Pro-Tip: Everyone measures outbound and ABM purely on direct response…but there isn’t a company I know who doesn’t generate ‘inbound’ interest from target accounts when they stick to this programme.
These emails get bookmarked or forwarded; and when they need a solution, these accounts are going to contact you first before your competitors.
3. High-Touch, Blended Campaign - For Enterprise
Enterprise deals need a different level of care—regardless of whether they’re showing intent.
For these accounts:
- Start with hyper relevant, value-led email and LinkedIn flows
- Add direct mail —a handwritten note or small, thoughtful gift can really cut through
- Layer on LinkedIn Ads to reinforce messaging passively
- Ensure you have custom landing pages for each engaged prospect who responds
- Invite them to exclusive in-person events (VIP dinners, small roundtables)
- Support with cold calling and customised call scripts
This is the campaign that builds long-term momentum. It’s slower—but higher yield.
Recommended Stack:
- PostGrid for physical mail
- LinkedIn Ads (matched audience upload)
- RevvedUp for personalized landing pages and messaging consistency
Step 4: Stitch It All Together with a Lean, Scalable Stack
Here's the full stack I’d use:
You don’t need a bloated stack. You just need orchestration.
*These tools come as standard built-in to RevvedUp’s campaign workflow, so you don’t need separate accounts.
Step 5: Align with Sales, Optimise in Sprints
Even scalable, mostly-automated ABM campaigns don’t work in isolation. Sales has to be in the loop, armed with context.
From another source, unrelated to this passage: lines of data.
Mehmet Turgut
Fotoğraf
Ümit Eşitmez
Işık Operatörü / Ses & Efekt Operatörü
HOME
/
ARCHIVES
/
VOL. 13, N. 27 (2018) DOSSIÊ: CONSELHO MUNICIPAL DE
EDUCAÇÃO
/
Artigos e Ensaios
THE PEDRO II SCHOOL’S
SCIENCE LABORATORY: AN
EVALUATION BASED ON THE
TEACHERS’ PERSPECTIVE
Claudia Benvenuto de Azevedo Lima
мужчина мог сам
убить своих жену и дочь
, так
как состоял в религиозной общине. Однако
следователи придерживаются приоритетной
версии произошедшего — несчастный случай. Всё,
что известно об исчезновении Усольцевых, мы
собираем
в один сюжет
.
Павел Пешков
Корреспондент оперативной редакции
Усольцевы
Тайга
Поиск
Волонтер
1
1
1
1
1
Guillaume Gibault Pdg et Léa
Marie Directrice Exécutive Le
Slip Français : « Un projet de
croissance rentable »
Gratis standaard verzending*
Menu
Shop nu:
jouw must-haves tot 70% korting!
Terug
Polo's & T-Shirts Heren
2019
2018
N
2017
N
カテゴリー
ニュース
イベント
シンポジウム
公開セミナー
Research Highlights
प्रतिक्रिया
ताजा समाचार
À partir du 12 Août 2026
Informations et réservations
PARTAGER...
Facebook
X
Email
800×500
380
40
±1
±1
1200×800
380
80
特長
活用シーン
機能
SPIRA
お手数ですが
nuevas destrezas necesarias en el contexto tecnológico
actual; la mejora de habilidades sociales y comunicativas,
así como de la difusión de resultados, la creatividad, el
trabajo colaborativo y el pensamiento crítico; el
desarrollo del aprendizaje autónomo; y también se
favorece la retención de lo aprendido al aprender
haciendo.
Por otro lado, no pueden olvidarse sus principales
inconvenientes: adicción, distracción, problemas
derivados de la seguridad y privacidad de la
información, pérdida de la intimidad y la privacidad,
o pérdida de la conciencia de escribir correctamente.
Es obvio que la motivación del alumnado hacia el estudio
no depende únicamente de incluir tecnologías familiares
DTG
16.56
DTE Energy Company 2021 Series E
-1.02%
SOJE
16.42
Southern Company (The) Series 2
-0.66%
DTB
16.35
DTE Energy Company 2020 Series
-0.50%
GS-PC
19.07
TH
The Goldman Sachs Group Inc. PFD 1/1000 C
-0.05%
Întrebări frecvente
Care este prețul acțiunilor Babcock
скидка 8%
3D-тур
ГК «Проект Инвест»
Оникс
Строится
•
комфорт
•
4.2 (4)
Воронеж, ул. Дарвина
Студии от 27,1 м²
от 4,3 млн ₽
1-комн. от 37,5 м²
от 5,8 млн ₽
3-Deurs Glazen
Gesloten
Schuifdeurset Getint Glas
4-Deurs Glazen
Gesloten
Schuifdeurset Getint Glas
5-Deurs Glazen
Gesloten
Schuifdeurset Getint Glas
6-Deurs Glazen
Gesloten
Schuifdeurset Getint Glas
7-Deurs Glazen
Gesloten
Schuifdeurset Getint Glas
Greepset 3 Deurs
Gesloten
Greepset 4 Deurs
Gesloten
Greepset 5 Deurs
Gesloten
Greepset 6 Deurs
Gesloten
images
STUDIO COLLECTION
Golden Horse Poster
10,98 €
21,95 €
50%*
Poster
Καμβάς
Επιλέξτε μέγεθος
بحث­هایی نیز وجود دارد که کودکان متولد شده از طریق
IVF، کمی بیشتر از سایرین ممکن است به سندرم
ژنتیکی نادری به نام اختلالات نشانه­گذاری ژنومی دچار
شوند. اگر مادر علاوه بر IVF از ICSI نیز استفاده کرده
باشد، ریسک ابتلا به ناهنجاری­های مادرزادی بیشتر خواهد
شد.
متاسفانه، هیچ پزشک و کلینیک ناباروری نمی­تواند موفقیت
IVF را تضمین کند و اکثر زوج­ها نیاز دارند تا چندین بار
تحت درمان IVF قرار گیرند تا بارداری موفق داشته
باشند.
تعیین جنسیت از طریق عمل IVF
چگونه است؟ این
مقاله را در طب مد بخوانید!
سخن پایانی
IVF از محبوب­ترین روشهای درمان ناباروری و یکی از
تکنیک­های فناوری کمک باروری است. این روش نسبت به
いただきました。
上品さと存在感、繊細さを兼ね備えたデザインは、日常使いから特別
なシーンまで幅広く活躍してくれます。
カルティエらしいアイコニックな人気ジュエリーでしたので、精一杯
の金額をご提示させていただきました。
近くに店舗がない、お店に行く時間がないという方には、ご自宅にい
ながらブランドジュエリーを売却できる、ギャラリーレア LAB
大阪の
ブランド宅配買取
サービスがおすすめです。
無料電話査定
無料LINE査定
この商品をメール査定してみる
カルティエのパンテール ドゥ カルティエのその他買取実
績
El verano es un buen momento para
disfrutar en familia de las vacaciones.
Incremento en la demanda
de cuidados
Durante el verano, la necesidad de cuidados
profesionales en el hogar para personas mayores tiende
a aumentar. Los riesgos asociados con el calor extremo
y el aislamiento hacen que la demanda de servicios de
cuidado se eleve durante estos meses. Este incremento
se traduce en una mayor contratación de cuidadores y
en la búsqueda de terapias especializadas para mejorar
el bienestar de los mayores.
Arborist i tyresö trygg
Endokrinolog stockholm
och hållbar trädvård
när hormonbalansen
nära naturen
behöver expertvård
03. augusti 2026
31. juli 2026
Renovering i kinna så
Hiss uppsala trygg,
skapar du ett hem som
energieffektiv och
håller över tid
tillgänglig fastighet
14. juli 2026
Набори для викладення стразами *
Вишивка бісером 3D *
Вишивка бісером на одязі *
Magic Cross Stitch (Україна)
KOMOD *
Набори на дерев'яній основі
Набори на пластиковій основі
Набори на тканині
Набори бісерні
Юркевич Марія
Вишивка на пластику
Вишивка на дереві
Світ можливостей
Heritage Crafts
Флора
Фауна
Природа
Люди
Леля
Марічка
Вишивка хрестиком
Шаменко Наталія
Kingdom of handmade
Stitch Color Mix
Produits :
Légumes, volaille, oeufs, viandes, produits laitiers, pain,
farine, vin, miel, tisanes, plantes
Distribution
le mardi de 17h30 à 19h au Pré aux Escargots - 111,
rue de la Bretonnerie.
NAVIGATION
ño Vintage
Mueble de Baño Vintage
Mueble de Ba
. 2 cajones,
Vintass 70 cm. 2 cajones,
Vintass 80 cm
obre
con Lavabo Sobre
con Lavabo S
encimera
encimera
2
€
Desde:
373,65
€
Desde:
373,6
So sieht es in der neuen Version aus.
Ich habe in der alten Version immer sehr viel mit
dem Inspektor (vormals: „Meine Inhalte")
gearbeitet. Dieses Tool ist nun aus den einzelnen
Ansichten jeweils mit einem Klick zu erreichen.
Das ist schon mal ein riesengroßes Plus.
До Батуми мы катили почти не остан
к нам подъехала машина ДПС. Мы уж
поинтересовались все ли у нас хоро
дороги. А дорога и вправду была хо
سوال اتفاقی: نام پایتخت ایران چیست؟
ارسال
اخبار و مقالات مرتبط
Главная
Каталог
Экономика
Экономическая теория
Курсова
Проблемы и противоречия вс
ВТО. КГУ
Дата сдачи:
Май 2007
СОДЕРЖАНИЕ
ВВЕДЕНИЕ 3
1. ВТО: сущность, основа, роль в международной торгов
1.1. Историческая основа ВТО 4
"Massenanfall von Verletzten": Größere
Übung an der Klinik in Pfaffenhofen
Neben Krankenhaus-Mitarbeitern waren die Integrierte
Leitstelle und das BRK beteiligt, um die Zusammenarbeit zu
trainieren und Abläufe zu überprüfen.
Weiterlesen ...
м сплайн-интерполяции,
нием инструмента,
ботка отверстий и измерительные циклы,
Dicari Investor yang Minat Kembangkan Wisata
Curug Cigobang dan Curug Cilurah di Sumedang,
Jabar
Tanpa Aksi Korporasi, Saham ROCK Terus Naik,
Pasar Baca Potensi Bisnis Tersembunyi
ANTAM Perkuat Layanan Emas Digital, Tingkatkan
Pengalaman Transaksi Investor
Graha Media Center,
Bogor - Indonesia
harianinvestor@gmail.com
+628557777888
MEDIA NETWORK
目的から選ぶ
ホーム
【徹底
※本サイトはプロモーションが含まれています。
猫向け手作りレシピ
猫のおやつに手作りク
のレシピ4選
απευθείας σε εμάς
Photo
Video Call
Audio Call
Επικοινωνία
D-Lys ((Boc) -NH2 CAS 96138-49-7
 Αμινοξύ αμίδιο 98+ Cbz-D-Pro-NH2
Every account that engages—via email, LinkedIn, webinar—should be auto-flagged in your CRM, with messaging, insight, and suggested approaches already attached.
Then, every sprint (2-week cycles), review performance:
- Which segments are engaging?
- Which emails/subject lines/hooks/CTAS are driving positive responses?
- Which channels are seeing the best cut-through?
Optimise fast. This is a live system—not a set-and-forget motion.
Final Thought: Why This Works for Next Quarter—and Every Quarter That Follows
Most revenue teams make a brutal tradeoff: hit this quarter’s number, or plant seeds for the next one.
But if I were leading a vertical SaaS business with a range of customer sizes, I wouldn’t accept that. I’d build a pipeline engine that lets me:
- Book meetings this week with accounts showing intent
- Stay top-of-mind with my entire ICP through value-led nurture
- Build enterprise relationships before RFPs even go live
That’s how you win Q2. And Q3. And Q4…and 2026…and so on. Without starting over each time.
That’s how you create pipeline predictability—not just pipeline volume.
This is Total Market Engagement through scalable ABM.